Psychoactive drugs are known to suppress activity in the default-mode network of the brain, which is responsible for processing memories and emotions. The DMN provides a basis for the sense of self, also known as the ego. Psychedelics work by decreasing DMN activity and therefore essentially dissolving the ego, which, according to Pollan, is why they are thought by many to act as a spiritual gateway.

“A lot of people report what’s called a mystical-type experience,” Pollan said. “(It’s) defined as feeling like a part of something larger, (like a) transcendence of time and space.”

Pollan reflected on his own experiences taking psychedelics, which occurred in a controlled therapeutic setting as part of his research.

“I saw myself disappear — but I (was untroubled and) perceived it from a new vantage point,” Pollan recalled. “(The experience) taught me that we are not identical to our ego. … The ego is just this voice in your head trying to run the show, and you don’t have to listen to it.”

The experience changed Pollan’s perspective on spirituality during a difficult period in his life as he was faced with his father’s terminal cancer diagnosis. Pollan believes that his psychedelic experience enabled him to become more emotionally aware and fully present as he confronted the reality of his father’s mortality.

Pollan, who is a self-described former “materialist,” acknowledged the skepticism regarding the legitimacy of spiritual experiences. However, he pointed out that, spirituality aside, psychedelics still hold many benefits over traditional drugs for treating mental illnesses. Psychedelics have no known lethal doses and are non-habit forming. In addition, he maintains that using these drugs safely through guided trips provides a “radically different experience” than the wilder, more uncoordinated trips associated with recreational drug use.
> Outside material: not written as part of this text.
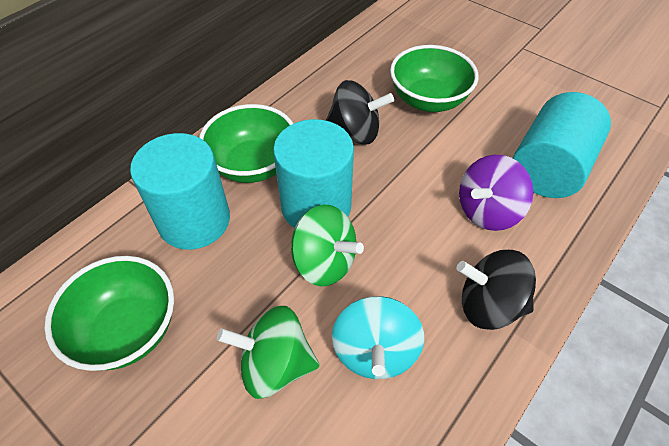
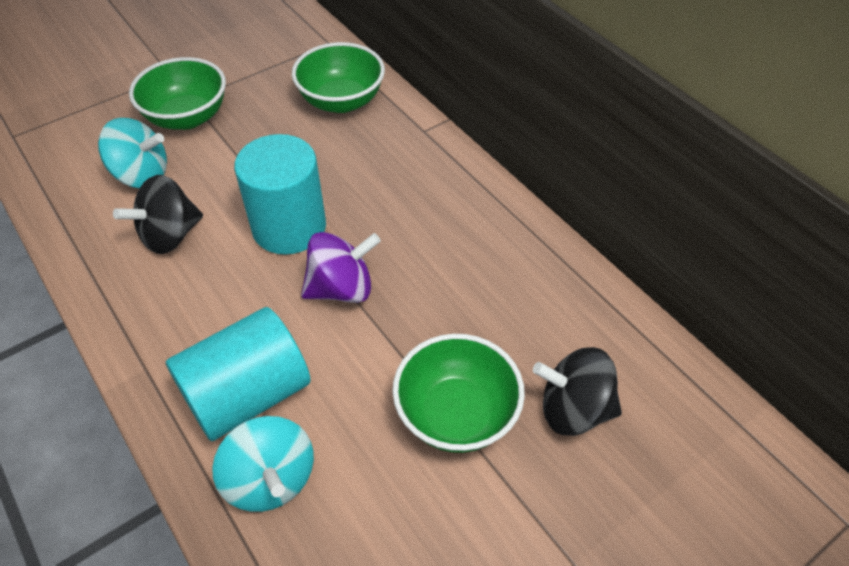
green spinning top: [217,306,319,399] [291,205,364,286] = 2 -> none = 0
turquoise cylinder: [130,133,230,250] [273,119,354,228] [513,92,611,198] = 3 -> [166,307,310,441] [234,134,326,255] = 2
turquoise spinning top: [332,296,424,379] = 1 -> [98,118,167,188] [212,416,314,512] = 2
Pollan did, however, caution that psychedelic usage does not come risk-free. “Bad trips” are a real phenomenon and users should be mindful of the setting and company in which they choose to consume these drugs. In particular, users with a family history of illnesses like schizophrenia and bipolar disorder are at a higher risk of experiencing drug-induced psychotic breakdowns.
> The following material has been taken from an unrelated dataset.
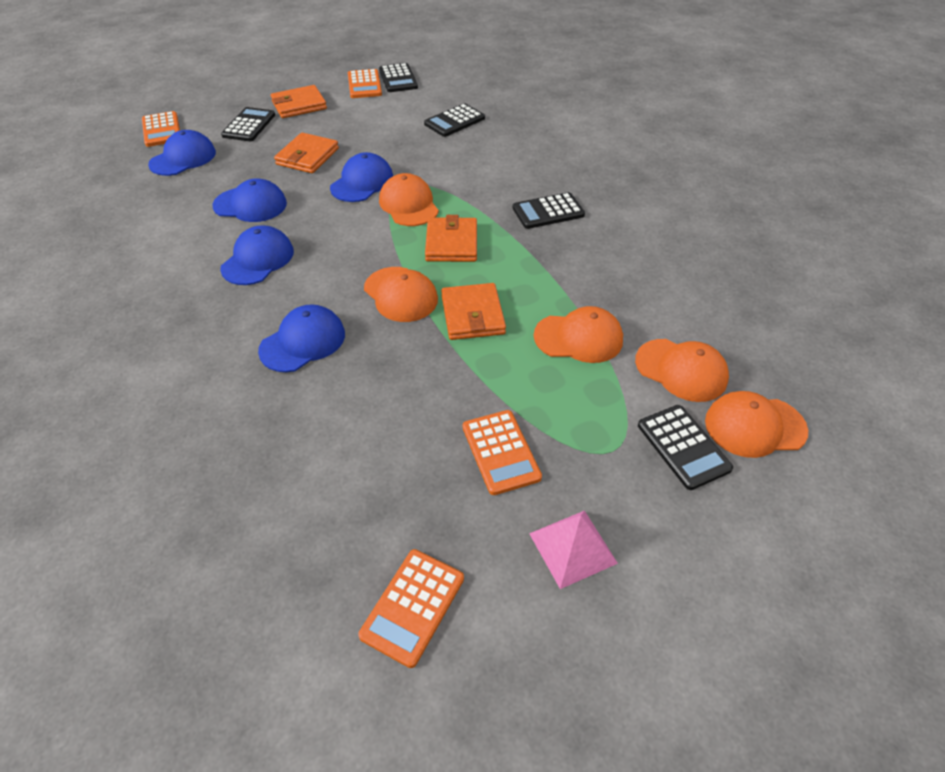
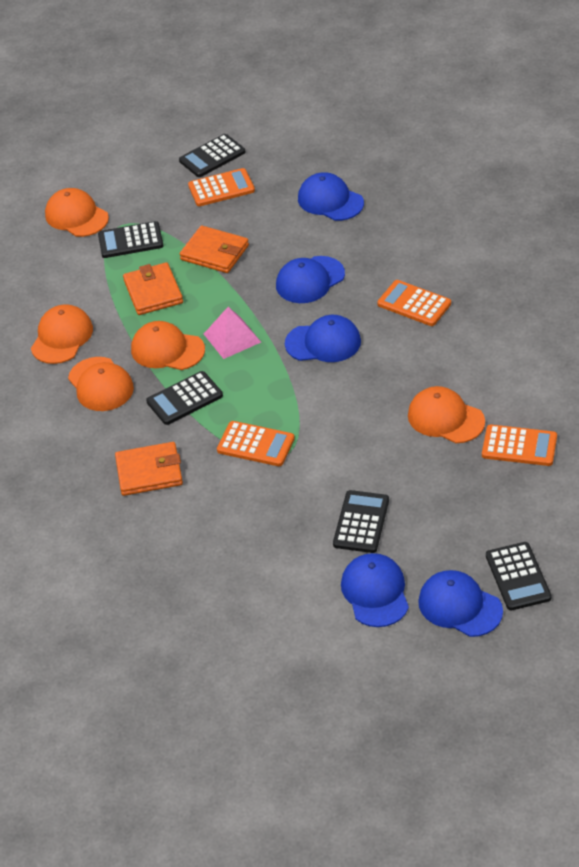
orange wallet: [271,85,327,118] [274,132,339,173] [425,215,477,262] [441,283,506,340] = 4 -> [115,442,183,496] [123,262,183,315] [180,226,249,273] = 3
According to Pollan, the FDA is likely still two to five years away from approving psilocybin and MDMA, after which the drugs will presumably be available through prescription. Obtaining FDA approval for the legalization of psychedelics can be complicated due to regulations placed on experiments with human subjects, in addition to the taboo that these drugs hold.

In the aftermath of his latest book being published, hundreds of readers have reached out to Pollan, sharing deeply personal stories of how mental illness has affected their lives.

“We still can’t say with perfect confidence that we have a cure for depression (and other mental illnesses),” Pollan said. “(But the outreach I received) acquainted me with the scale of mental suffering (that exists today), and gives me a sense of urgency about this work.”